**Data supplied**
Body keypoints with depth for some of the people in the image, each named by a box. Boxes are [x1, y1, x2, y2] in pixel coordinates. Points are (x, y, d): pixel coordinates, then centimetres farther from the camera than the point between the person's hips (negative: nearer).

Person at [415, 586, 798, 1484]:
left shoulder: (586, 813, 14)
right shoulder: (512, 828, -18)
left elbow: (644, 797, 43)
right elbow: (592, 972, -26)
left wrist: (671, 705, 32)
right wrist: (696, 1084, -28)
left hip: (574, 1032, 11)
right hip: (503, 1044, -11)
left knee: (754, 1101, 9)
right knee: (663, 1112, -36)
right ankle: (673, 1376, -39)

--

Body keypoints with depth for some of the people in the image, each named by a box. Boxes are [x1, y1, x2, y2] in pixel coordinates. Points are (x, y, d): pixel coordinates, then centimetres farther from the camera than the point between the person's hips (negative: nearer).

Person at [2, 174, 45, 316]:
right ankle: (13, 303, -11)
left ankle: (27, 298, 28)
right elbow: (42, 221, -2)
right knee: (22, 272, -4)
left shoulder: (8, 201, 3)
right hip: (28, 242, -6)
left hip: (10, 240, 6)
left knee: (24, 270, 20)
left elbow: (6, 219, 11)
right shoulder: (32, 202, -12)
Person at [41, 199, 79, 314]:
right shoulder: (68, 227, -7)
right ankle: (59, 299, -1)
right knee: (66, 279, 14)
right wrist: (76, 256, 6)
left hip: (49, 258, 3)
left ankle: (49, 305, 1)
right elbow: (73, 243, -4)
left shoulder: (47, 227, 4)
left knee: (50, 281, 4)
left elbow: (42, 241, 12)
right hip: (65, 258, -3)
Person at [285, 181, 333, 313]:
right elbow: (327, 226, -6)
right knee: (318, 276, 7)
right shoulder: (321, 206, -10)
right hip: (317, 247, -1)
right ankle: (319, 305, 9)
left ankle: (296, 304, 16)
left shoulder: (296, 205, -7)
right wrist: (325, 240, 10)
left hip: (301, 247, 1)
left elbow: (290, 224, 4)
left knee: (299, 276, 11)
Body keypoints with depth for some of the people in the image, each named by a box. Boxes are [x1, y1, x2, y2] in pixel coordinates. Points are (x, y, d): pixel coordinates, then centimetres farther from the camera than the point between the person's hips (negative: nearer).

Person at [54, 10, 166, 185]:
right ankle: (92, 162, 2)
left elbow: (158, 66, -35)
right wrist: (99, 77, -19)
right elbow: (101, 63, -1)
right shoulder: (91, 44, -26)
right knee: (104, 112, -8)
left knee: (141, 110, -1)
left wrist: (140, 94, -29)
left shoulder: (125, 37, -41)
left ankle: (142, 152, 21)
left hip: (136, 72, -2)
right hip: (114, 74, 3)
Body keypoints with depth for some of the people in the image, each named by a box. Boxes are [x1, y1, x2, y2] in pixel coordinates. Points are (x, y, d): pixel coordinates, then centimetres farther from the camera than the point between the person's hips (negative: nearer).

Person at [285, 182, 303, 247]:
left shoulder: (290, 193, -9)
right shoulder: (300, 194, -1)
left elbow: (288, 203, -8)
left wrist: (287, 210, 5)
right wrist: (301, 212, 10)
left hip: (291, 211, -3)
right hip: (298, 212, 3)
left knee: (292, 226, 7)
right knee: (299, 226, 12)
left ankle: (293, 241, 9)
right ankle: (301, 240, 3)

* * *

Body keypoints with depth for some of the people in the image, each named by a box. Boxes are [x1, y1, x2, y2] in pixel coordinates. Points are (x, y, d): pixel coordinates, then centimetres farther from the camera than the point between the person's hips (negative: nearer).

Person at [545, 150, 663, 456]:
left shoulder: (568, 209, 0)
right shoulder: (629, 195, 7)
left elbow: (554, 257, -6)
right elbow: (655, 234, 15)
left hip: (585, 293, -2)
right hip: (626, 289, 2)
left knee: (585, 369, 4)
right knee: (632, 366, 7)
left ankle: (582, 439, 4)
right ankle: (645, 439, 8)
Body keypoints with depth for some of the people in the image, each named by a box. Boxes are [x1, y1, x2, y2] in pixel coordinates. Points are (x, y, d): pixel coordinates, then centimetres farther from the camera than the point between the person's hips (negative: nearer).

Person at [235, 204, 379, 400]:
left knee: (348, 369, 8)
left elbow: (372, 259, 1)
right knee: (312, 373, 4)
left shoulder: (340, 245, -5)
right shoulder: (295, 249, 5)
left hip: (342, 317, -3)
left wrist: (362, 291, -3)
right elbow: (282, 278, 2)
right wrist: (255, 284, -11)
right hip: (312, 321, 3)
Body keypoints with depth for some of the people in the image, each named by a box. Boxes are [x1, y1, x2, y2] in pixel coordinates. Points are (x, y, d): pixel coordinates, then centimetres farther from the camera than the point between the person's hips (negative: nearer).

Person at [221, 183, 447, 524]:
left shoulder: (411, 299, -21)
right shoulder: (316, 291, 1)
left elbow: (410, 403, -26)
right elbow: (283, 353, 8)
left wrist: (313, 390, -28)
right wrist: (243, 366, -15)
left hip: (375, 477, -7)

**Assigned task**
Return word for word the lines above from the line with "left knee: (299, 276, 11)" to the line with "right wrist: (99, 77, -19)", including both and leaving out all others.

**Written response**
left knee: (299, 276, 11)
Body keypoints with depth for some of the people in the image, each named by a box. Boxes are [x1, y1, x2, y2] in pixel coordinates. Points are (x, y, d): pixel coordinates, then centimetres farther from the camera than the point between the person's hips (negative: nearer).

Person at [54, 10, 166, 185]:
right ankle: (92, 162, 2)
left elbow: (158, 66, -35)
right wrist: (99, 77, -19)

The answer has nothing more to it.